>> start Page excerpt

Ecom Express, founded in 2012 and headquartered in Gurugram, has faced significant financial challenges recently. The company canceled its IPO plans in 2024 and laid off hundreds of employees due to operational setbacks, including losing a major client, Meesho, which shifted to its in-house logistics service Valmo. These struggles led to a distressed sale, with private equity investors like Warburg Pincus and Partners Group exiting their stakes entirely.

Strategic Benefits for Delhivery

  1. Enhanced Scale: The acquisition will strengthen Delhivery’s network reach and infrastructure, enabling better service delivery across India.
  2. Operational Synergies: Combining operations with Ecom Express will improve efficiency and reduce costs through economies of scale.
  3. Competitive Edge: With Ecom Express as a subsidiary, Delhivery solidifies its leadership position in the logistics space by offering broader coverage and faster services.

Challenges Addressed

The acquisition mitigates risks from Ecom Express’ financial struggles while addressing past disputes between the two companies over inflated shipment volumes reported by Ecom Express during IPO filings.

>> end Page excerpt
>> start Data lines

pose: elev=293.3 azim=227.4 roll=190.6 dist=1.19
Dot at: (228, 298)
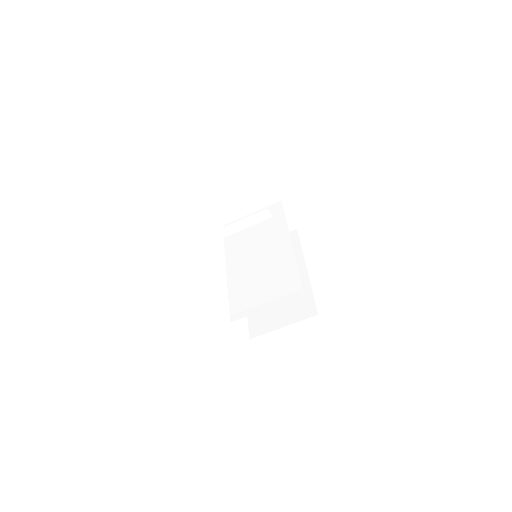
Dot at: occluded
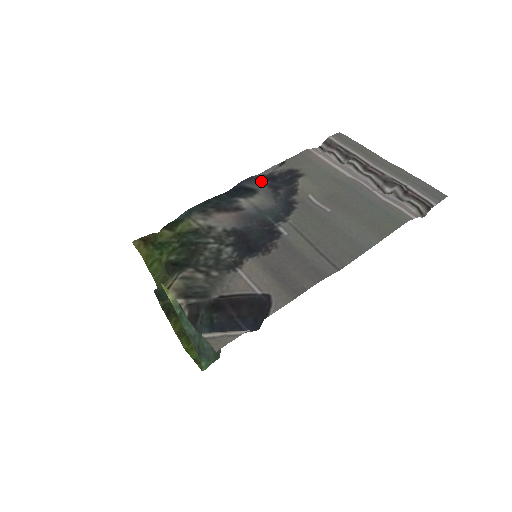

>> end Data lines

• _Tasks to complete_
(1) In the Ecom Express acquisition text, which major client did Ecom Express lose?
(2) From the Ecom Express acquisition text, extract everything from "Strategic Benefits for" down to "during IPO filings.".
(3) Write what comes next in the text on Delhivery's acquisition of Ecom Express, picking up after its final sentence.

• _Written responses_
(1) Meesho, which shifted to its in-house logistics service Valmo.

(2)
Strategic Benefits for Delhivery

  1. Enhanced Scale: The acquisition will strengthen Delhivery’s network reach and infrastructure, enabling better service delivery across India.
  2. Operational Synergies: Combining operations with Ecom Express will improve efficiency and reduce costs through economies of scale.
  3. Competitive Edge: With Ecom Express as a subsidiary, Delhivery solidifies its leadership position in the logistics space by offering broader coverage and faster services.

Challenges Addressed

The acquisition mitigates risks from Ecom Express’ financial struggles while addressing past disputes between the two companies over inflated shipment volumes reported by Ecom Express during IPO filings.

(3)
Future Outlook

The deal is expected to close within six months after regulatory approval from the Competition Commission of India (CCI). Post-acquisition, Ecom Express will operate as a subsidiary of Delhivery, unlocking new growth opportunities such as advanced logistics technology integration and expanded customer reach.

With ₹5,488 crore in cash reserves as of September 2024, Delhivery is well-positioned to finance this acquisition without compromising financial stability. This move underscores Delhivery’s commitment to innovation and efficiency in India’s rapidly evolving logistics landscape.